• **WORK INSTRUCTION**: From the records below, set down exactly the lines starting with the line that contains "List each element's" and going on through the line that contains "Page size: 1241x1754.". Nothing else is wanted.

• **INFORMATION PROVIDED**:
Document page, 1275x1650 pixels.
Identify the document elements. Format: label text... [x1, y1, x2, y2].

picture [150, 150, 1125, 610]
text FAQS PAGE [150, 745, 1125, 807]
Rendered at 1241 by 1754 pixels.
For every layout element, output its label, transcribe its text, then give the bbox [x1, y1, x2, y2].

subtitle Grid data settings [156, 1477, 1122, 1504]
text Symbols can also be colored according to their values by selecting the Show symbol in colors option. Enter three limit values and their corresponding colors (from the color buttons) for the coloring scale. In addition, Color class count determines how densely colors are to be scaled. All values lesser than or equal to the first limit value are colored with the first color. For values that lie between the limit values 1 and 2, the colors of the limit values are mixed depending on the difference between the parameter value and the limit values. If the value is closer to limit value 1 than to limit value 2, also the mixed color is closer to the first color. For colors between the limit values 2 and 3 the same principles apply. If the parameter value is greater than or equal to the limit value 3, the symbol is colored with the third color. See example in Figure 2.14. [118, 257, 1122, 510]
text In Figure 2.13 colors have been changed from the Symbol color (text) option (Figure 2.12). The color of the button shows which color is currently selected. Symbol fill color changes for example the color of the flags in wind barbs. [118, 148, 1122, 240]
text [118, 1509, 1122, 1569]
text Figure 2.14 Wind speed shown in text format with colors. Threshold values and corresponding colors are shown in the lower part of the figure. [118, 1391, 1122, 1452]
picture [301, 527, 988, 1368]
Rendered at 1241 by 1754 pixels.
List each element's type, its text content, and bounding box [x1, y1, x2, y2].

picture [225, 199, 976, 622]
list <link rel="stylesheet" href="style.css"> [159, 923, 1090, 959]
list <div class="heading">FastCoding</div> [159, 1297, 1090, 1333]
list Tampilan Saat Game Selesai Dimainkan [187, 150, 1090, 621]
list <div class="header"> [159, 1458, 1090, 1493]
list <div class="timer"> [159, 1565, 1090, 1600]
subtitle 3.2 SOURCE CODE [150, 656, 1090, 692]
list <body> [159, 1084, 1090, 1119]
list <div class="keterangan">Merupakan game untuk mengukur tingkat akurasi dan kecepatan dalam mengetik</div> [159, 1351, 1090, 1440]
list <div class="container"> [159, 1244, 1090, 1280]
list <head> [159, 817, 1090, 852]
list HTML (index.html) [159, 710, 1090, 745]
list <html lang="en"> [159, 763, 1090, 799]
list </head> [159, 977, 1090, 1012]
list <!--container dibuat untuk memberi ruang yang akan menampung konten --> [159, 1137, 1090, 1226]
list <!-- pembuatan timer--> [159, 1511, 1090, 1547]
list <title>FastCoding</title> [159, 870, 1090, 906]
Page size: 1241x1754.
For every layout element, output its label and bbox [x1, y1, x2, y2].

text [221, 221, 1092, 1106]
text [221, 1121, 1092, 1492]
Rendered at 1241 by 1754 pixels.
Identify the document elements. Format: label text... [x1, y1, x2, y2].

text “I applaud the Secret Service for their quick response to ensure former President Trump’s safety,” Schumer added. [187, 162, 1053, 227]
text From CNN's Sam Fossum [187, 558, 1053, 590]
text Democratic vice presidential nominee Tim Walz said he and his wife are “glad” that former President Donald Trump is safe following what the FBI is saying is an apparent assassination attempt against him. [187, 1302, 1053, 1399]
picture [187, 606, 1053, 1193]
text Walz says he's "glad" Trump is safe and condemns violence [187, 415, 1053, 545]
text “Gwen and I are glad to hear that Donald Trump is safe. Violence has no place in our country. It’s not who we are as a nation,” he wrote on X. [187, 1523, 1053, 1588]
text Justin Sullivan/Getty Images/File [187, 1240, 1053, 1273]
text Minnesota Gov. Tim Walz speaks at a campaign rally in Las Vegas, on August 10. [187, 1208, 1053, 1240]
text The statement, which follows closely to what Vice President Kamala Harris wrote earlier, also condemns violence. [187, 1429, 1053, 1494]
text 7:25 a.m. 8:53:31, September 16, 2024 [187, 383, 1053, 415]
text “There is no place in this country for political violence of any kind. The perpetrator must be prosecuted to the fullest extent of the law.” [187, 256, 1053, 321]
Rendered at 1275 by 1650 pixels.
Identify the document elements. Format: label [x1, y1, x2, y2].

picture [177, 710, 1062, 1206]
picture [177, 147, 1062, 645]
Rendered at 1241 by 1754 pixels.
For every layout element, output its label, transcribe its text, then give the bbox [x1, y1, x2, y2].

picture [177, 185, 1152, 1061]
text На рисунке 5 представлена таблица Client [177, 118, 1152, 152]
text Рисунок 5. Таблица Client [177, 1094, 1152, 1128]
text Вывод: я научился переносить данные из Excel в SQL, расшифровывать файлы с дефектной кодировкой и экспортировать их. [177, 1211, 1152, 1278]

• **RESPONSE**:
List each element's type, its text content, and bounding box [x1, y1, x2, y2].

picture [225, 199, 976, 622]
list <link rel="stylesheet" href="style.css"> [159, 923, 1090, 959]
list <div class="heading">FastCoding</div> [159, 1297, 1090, 1333]
list Tampilan Saat Game Selesai Dimainkan [187, 150, 1090, 621]
list <div class="header"> [159, 1458, 1090, 1493]
list <div class="timer"> [159, 1565, 1090, 1600]
subtitle 3.2 SOURCE CODE [150, 656, 1090, 692]
list <body> [159, 1084, 1090, 1119]
list <div class="keterangan">Merupakan game untuk mengukur tingkat akurasi dan kecepatan dalam mengetik</div> [159, 1351, 1090, 1440]
list <div class="container"> [159, 1244, 1090, 1280]
list <head> [159, 817, 1090, 852]
list HTML (index.html) [159, 710, 1090, 745]
list <html lang="en"> [159, 763, 1090, 799]
list </head> [159, 977, 1090, 1012]
list <!--container dibuat untuk memberi ruang yang akan menampung konten --> [159, 1137, 1090, 1226]
list <!-- pembuatan timer--> [159, 1511, 1090, 1547]
list <title>FastCoding</title> [159, 870, 1090, 906]
Page size: 1241x1754.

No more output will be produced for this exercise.